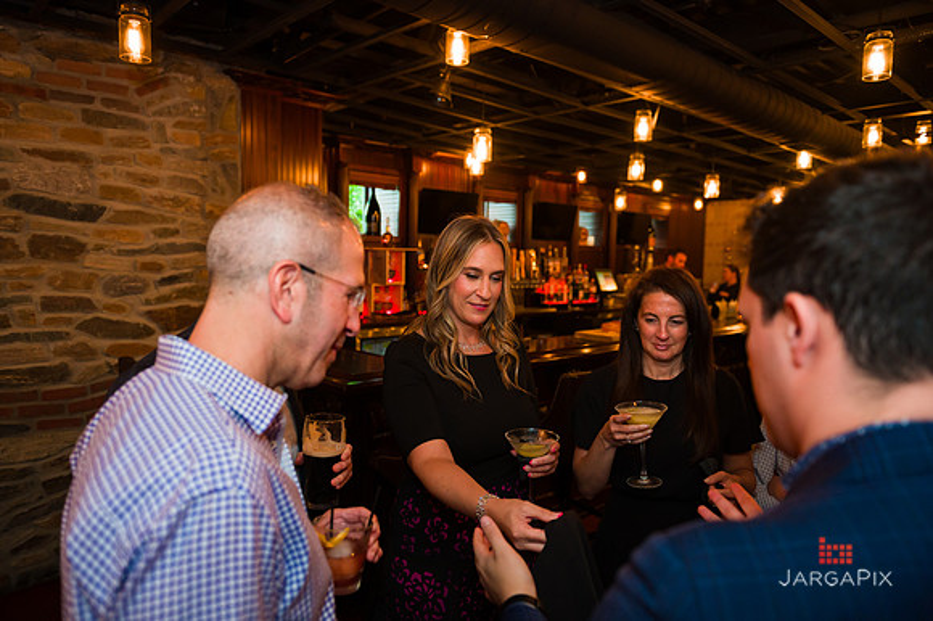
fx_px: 623
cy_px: 311
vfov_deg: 53.0
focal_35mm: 24
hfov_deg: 73.7
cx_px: 467
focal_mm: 24
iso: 1600
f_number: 3.2
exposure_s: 1/200
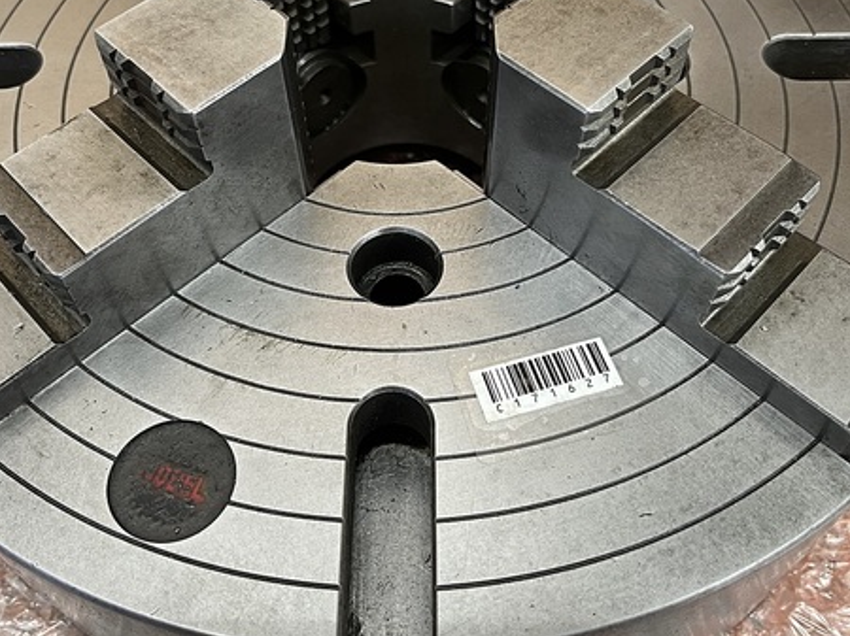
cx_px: 408
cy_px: 221
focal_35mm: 37
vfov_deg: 38.3
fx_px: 908
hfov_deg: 50.1
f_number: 1.6
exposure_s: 1/50
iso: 160
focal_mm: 5.1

Written task:
Reproduce only the lines between the line with "vfov_deg: 53.0" and the final line of the records, both included, so that the copy matches them exactly and contains no pictures.

Output of the task:
vfov_deg: 53.0
focal_35mm: 24
hfov_deg: 73.7
cx_px: 467
focal_mm: 24
iso: 1600
f_number: 3.2
exposure_s: 1/200
cx_px: 408
cy_px: 221
focal_35mm: 37
vfov_deg: 38.3
fx_px: 908
hfov_deg: 50.1
f_number: 1.6
exposure_s: 1/50
iso: 160
focal_mm: 5.1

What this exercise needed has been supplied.